Oh yes! Nigerian Dwarfs provide great milk and that can be drank or made into: soap, cheeses, ice cream all sorts of good stuff!


----------



## RowdyKidz (Apr 2, 2009)

I have had both ND's and Pygmies but I much much prefer Pygmies. My pygmy does get HUGE udders and love being milked! They are ALOT less maintence than the dairy breeds (I also had an Alpine cross and a Togg) JMO  

People will be biased to what they raise so it'd probably be best if you found a registered breeder for Nigerians and one for Pygmies and visit them each and see which you like best  :shades: 

Good luck! Will definitely need pictures when you get your goats!


----------



## liz (Oct 5, 2007)

I raised pygmy/nigerian crosses for 7 years before I bought my first set of registered nigerians....my goats don't know wether they are "pedigreed" or not because they are all loved the same and I found that my cross does gave just as good milk as the PB does, either way, whichever you prefer...both Pygmies and Nigies are just as sweet in nature as well as useful in the milk pail if you choose to breed for milk.


----------



## pokie312 (Jun 11, 2011)

Thanks you guys. Will do. I found more Nigerian , Nubian and Boer breeders around here. I may not be looking hard enough. Ok. So does anyone know a good 'how to' for caring/raising a goat? I know i will need a sh3 sided shelter. Goat fencing to prevent escapes and predators. fresh water. plenty grass/hay and a feed supplement . with salt/mineral block. and things they can climb ( not close to fences). Oh my. and i was reading about disbudding and that has me worried. I saw that done to a cow once and i cried. I dont know if i could my very own pet. Any advice? I am just full of question, i know.  i like to be as prepared as i can before starting a new adventure. Especially when a life is involved other than my own.


----------



## goathiker (Apr 14, 2011)

The very best thing would be to find a mentor to help you out, someone close who can teach you to trim hooves and other things. The easiest way to start a feeding program is to find, in your area, the most beautiful, shiniest, healthy goats of any breed. Stop and see if they will talk goats with you and find out what they feed, their mineral program, whether they copper bolus and give bo.se or not and, most important, who their veterinarian is. 
Goats can have a very steep learning curve. It's not that they are more prone to deficiency and illness, it's because by the time the average person notices they are sick, they are usually very sick.
There may be clubs in your area, you could see if one of the 4-H groups would let you help out and learn.
Good luck and have fun!


----------



## freedomstarfarm (Mar 25, 2011)

Yes finding someone local like GoatHiker said would be best. They can teach you all the stuff you need to see to learn. 

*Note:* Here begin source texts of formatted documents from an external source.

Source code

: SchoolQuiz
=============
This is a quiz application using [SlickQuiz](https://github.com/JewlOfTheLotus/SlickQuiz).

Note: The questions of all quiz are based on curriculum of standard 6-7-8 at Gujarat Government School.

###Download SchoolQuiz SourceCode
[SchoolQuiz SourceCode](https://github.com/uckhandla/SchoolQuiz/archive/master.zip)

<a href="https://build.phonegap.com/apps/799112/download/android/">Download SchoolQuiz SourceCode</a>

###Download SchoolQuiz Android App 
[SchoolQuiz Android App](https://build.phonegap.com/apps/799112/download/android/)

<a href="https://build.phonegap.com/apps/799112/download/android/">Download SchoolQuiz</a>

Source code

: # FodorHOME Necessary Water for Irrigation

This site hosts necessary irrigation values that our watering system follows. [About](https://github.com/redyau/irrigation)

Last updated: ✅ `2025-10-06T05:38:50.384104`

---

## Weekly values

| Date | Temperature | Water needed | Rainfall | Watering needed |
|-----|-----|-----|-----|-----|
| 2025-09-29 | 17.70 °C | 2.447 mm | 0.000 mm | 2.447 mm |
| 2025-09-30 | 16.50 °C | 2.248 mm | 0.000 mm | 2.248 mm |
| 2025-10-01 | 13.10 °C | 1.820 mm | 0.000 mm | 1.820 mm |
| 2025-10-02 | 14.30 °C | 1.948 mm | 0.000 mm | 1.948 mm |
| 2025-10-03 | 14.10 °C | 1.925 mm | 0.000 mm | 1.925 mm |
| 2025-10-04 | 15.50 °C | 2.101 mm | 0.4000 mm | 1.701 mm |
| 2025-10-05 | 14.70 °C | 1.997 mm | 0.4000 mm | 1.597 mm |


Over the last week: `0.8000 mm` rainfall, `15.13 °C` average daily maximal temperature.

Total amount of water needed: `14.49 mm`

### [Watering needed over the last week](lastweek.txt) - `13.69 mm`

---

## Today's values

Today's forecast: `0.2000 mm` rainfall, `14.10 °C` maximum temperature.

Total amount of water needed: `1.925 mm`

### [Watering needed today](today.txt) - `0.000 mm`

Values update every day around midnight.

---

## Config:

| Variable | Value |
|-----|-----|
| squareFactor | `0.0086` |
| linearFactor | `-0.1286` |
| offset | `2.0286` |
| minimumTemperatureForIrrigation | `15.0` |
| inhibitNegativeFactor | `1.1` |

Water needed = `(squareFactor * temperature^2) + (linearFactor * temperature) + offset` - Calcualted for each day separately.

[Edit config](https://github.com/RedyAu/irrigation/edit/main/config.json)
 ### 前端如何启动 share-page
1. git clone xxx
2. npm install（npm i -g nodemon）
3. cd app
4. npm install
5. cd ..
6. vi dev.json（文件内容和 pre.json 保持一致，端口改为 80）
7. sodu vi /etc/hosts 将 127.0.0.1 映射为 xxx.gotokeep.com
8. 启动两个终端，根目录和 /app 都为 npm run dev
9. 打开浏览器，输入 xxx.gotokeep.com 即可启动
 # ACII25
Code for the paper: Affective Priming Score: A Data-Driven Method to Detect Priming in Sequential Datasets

I personally give mine free choice loose minerals I feel that they can't get what they need easily from a block. 

A good goat vet is great to have! I am lucky that I found one not to far from me since a lot of vets are unfamiliar with goats or wont even treat them. 

My vet will do disbudding. You could get the vet to do it or the mentor until you feel comfortable.


----------